October 21, 2015 — HAVANA (AP) — Cuba announced Wednesday that it is launching a long-term plan to preserve its sharks in cooperation with a U.S. environmental group, part of a rapidly accelerating partnership between the two countries aimed at preserving their shared waters in the Gulf of Mexico and Florida Straits.
Nearly a year after Presidents Barack Obama and Raul Castro announced that they would end a half-century of official hostility and start moving toward normalization, the most visible progress has been in the realm of environmental protection.
The shark plan announced by Cuba after two years of work with the U.S -based Environmental Defense Fund commits Cuba to recording shark catches by fishing vessels and eventually implementing stricter rules that would limit shark fishing and protect shark nurseries.
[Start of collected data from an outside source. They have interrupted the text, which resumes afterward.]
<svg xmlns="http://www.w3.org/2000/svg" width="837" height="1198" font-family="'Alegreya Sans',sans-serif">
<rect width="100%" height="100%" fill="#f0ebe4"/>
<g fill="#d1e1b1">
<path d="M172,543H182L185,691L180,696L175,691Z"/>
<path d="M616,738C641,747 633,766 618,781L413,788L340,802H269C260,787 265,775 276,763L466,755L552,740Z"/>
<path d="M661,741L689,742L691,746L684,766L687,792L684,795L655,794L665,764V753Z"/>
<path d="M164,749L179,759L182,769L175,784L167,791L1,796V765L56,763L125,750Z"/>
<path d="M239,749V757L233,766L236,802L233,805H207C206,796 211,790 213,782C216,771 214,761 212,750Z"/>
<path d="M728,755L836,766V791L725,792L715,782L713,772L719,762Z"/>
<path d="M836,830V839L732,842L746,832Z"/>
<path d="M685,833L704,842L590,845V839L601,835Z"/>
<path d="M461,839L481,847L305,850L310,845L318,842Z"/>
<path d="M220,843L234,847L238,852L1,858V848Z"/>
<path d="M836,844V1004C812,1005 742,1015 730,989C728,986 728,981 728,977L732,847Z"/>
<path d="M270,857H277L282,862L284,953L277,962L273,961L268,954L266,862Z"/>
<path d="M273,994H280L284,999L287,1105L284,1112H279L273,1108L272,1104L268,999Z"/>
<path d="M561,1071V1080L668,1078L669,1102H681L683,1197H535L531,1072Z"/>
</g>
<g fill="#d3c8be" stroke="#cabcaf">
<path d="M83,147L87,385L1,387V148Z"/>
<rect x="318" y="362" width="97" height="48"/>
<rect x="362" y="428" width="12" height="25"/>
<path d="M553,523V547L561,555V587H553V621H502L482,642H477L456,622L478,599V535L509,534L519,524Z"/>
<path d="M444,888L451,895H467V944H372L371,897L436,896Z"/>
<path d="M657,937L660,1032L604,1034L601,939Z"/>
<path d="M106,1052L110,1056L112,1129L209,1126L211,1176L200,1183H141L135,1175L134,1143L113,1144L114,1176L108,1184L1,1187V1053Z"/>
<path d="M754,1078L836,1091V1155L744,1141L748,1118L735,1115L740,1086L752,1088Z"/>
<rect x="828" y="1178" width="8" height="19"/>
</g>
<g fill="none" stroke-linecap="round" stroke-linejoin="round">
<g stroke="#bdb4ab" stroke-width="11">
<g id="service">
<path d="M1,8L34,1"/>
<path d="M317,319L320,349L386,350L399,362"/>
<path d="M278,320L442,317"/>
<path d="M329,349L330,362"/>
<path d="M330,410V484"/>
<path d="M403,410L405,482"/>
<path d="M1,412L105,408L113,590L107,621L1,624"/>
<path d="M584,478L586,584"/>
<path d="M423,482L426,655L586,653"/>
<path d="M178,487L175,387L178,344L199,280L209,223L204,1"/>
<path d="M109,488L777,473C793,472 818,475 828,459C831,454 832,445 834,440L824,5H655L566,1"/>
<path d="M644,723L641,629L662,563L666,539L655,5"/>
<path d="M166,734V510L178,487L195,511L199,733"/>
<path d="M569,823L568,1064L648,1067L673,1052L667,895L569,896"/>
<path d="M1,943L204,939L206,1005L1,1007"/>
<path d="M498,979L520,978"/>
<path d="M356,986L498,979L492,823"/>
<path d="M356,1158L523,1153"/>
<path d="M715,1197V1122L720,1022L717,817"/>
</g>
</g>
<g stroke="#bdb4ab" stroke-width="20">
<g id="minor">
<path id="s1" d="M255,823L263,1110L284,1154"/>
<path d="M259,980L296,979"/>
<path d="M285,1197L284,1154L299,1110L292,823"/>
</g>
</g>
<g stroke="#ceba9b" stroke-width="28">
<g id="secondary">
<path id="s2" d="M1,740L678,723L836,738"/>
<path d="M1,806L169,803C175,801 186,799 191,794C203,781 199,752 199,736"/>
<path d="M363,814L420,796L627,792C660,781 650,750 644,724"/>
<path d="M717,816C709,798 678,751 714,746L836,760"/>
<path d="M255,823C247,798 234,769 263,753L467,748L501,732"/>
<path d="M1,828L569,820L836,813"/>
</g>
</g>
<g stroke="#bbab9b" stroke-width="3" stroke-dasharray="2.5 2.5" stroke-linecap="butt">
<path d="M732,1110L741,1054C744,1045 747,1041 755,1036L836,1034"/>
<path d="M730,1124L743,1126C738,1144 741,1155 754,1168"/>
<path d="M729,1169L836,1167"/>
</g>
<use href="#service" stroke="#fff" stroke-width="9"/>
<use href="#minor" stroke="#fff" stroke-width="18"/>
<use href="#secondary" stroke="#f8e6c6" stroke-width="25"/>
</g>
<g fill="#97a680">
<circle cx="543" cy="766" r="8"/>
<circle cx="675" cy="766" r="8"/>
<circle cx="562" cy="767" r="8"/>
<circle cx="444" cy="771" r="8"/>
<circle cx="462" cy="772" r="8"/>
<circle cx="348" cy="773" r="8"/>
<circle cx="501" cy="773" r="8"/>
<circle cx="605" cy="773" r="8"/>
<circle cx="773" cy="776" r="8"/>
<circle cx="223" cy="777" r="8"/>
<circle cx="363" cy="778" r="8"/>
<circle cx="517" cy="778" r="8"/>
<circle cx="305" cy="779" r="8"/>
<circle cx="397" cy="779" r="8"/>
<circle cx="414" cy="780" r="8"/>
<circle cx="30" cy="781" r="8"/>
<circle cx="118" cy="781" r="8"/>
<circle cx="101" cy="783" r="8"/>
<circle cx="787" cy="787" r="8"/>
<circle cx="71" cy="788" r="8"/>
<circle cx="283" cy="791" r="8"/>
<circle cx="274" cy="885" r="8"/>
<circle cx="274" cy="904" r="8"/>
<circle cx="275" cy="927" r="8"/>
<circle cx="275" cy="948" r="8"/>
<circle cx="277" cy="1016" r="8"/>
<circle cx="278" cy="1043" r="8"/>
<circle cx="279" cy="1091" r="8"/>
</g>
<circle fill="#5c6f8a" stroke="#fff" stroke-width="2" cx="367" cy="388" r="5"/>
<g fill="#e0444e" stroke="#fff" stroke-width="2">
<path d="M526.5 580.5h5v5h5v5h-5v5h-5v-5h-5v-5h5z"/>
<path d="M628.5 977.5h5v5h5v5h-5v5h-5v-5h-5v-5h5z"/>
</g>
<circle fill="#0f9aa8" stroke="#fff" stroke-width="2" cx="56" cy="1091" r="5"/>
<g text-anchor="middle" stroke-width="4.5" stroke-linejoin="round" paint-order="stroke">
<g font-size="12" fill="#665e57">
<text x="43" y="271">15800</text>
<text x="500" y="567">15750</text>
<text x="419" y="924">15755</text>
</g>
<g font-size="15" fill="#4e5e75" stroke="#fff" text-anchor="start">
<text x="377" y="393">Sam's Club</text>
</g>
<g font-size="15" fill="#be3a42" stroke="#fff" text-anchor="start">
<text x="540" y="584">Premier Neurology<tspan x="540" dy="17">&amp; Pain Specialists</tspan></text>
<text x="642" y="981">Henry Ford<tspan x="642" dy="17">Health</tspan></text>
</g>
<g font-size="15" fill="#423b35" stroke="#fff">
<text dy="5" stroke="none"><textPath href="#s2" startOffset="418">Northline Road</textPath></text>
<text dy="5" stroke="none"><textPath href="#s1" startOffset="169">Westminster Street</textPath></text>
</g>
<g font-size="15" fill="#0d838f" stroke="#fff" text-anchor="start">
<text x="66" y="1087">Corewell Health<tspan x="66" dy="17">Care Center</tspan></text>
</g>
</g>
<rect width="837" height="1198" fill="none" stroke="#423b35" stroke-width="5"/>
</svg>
Secretary of State John Kerry announced in Valparaiso, Chile this month that the U.S. and Cuba were signing an accord to work together on protecting marine preservation areas in far western Cuba located a relatively short distance from Texas and Florida across the Gulf of Mexico and Florida Straits.
In April, a research vessel operated by the U.S. National Oceanic and Atmospheric Administration carried marine scientists from Cuba and other countries on a research cruise aimed at gathering information about the spawning of blue-fin tuna, a commercially valuable and highly threatened species.